Będzie to ważny sprawdzian dla Włocha i szansa na odzyskanie pewności siebie. Nie jest on zgłoszony do turnieju w Winston-Salem, więc będzie to jednocześnie jego jedyna okazja na rezegranie kilku oficjalnych meczów. A to na pewno pomogłoby mu w nowojorskim turnieju, który zbliża się wielkimi krokami.
W walce o Finały ATP
Lorenzo Musetti walczy również o kwalifikację do kończącego sezon – ATP Finals. Obecnie plasuje się na 6. miejscu w rankingu “Race” i każdy punkt będzie dla niego na wagę złota, ponieważ tuż za jego plecami znajdują się tacy zawodnicy jak: Taylor Fritz, Alex De Minaur, czy Ben Shelton.
Każdy z nich zrobi wszystko by otrzymać wstęp do imprezy finałowej w Turynie, więc Włoch będzie musiał naprawdę dać z siebie 100% by zadebiutować w turnieju mistrzów.

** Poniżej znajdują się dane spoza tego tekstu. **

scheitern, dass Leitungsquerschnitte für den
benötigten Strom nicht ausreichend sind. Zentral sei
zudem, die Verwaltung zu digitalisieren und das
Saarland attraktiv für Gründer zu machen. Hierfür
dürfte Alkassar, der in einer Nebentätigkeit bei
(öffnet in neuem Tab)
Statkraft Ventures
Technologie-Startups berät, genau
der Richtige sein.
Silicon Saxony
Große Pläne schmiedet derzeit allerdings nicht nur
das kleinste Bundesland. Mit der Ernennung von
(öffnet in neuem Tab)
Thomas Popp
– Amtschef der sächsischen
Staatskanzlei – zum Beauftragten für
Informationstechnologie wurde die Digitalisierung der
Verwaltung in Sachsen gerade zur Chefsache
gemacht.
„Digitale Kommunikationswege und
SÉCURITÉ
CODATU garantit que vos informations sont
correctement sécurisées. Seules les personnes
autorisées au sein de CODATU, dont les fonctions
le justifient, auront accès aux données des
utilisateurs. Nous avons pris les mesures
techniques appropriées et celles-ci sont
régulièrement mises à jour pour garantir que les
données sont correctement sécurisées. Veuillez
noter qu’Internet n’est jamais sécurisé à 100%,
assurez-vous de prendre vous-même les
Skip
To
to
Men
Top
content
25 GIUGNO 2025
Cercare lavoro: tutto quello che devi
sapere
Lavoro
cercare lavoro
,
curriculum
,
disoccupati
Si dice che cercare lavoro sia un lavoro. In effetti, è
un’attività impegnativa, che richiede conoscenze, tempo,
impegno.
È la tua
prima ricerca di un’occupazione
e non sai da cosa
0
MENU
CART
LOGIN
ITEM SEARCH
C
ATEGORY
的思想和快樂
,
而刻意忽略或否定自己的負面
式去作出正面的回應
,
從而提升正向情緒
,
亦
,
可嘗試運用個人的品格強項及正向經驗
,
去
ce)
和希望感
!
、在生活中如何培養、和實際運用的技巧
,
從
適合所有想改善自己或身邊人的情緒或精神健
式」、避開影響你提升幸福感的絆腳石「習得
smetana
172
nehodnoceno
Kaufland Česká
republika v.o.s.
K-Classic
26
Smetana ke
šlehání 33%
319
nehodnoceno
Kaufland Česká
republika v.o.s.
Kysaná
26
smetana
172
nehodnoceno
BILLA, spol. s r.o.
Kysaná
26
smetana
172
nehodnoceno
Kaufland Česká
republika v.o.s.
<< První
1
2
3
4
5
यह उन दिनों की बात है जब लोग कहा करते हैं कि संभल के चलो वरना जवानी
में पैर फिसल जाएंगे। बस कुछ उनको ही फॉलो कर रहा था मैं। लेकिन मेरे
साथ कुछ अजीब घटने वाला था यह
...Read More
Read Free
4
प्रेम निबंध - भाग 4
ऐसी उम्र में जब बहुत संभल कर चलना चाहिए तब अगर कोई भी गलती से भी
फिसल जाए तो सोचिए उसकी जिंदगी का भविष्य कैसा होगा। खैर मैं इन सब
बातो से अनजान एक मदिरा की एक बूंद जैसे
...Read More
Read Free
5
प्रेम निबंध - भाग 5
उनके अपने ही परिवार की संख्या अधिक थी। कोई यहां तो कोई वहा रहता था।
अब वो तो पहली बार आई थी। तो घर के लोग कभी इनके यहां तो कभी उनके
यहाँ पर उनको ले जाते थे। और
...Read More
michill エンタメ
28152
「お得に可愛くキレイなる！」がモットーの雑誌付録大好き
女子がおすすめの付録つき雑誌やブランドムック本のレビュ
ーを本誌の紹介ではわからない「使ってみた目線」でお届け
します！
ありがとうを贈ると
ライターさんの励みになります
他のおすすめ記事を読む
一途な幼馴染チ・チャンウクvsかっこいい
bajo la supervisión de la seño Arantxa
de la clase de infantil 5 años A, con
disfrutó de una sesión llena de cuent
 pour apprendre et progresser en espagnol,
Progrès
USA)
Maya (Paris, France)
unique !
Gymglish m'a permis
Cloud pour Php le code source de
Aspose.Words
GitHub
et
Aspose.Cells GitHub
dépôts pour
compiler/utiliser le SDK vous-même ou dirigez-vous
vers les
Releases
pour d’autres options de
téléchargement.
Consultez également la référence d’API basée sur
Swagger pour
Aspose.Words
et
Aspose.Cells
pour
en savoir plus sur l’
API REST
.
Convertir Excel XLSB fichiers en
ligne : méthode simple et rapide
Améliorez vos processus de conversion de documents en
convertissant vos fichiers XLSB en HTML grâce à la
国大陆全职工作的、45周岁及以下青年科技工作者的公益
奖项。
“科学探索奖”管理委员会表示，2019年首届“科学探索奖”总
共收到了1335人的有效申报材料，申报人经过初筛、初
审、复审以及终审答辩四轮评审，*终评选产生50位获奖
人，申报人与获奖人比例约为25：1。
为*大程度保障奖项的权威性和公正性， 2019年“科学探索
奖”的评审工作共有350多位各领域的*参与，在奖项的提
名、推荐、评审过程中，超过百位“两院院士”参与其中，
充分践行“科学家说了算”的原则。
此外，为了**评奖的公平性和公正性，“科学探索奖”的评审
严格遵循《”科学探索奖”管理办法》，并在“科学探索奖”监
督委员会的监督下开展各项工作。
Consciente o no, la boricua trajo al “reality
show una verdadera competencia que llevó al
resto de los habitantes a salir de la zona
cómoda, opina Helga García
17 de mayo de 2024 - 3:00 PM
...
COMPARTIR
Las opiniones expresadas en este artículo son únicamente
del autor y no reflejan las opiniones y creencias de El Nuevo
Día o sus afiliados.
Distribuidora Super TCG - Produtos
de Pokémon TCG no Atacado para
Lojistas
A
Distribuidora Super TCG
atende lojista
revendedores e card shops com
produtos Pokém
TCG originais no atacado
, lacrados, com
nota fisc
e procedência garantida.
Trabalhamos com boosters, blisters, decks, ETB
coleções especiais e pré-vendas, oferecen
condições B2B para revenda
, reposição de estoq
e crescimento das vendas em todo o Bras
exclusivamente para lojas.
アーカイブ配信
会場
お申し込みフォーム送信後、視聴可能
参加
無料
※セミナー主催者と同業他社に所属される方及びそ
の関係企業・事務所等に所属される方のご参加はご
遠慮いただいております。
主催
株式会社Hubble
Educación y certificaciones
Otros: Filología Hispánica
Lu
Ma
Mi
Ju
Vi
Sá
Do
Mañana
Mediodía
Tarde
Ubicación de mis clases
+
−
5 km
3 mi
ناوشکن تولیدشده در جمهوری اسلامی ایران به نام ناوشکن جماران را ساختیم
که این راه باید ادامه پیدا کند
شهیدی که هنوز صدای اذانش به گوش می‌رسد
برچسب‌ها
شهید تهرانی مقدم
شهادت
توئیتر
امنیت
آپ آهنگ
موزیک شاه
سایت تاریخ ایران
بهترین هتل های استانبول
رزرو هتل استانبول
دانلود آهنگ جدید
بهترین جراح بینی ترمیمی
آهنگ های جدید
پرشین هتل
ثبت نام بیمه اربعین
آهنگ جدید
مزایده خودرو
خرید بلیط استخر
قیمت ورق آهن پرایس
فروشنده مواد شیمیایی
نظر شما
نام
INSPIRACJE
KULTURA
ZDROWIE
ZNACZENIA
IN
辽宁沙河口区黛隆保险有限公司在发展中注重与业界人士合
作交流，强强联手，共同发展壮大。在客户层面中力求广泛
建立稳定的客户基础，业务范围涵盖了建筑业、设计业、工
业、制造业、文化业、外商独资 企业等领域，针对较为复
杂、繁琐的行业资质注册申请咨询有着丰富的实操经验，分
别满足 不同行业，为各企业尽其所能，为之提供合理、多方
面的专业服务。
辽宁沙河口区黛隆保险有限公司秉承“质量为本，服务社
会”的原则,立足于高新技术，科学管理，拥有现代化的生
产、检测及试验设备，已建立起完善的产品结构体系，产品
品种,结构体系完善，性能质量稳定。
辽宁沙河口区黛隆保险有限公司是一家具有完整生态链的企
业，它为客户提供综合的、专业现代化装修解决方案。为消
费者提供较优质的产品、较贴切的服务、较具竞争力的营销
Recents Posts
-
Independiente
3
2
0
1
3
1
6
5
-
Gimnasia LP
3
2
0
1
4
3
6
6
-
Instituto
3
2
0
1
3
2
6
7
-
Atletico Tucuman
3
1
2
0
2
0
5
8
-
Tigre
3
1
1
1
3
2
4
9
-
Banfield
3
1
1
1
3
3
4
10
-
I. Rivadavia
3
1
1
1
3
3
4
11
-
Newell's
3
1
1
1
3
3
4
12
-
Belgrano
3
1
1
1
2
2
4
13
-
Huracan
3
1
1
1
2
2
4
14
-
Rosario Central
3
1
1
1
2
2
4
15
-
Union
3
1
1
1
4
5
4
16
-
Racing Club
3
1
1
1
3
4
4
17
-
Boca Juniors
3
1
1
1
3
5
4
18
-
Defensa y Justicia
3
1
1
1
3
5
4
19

A czy mu się to uda? Wszystko zależy teraz od tego co pokaże w kolejnych tygodniach, ponieważ Cincinnati oraz Nowy Jork mogą zapewnić w sumie 3000 punktów. Także jest o co walczyć.
#Musetti: "Le Atp Finals di Torino sono il mio obiettivo principale". VIDEO#SkySport #SkyTennishttps://t.co/CclcGsjSjs
— skysport (@SkySport) July 27, 2025
Miejmy nadzieję, że Włochowi uda się wrócić na dobre tory i znowu będzie cieszył kibiców swoją piękną grą. Jest to jeden z ładniej grających tenisistów i chyba każdy się zgodzi, że dobrze byłoby znów widywać go w decydujących fazach najważniejszych turniejów.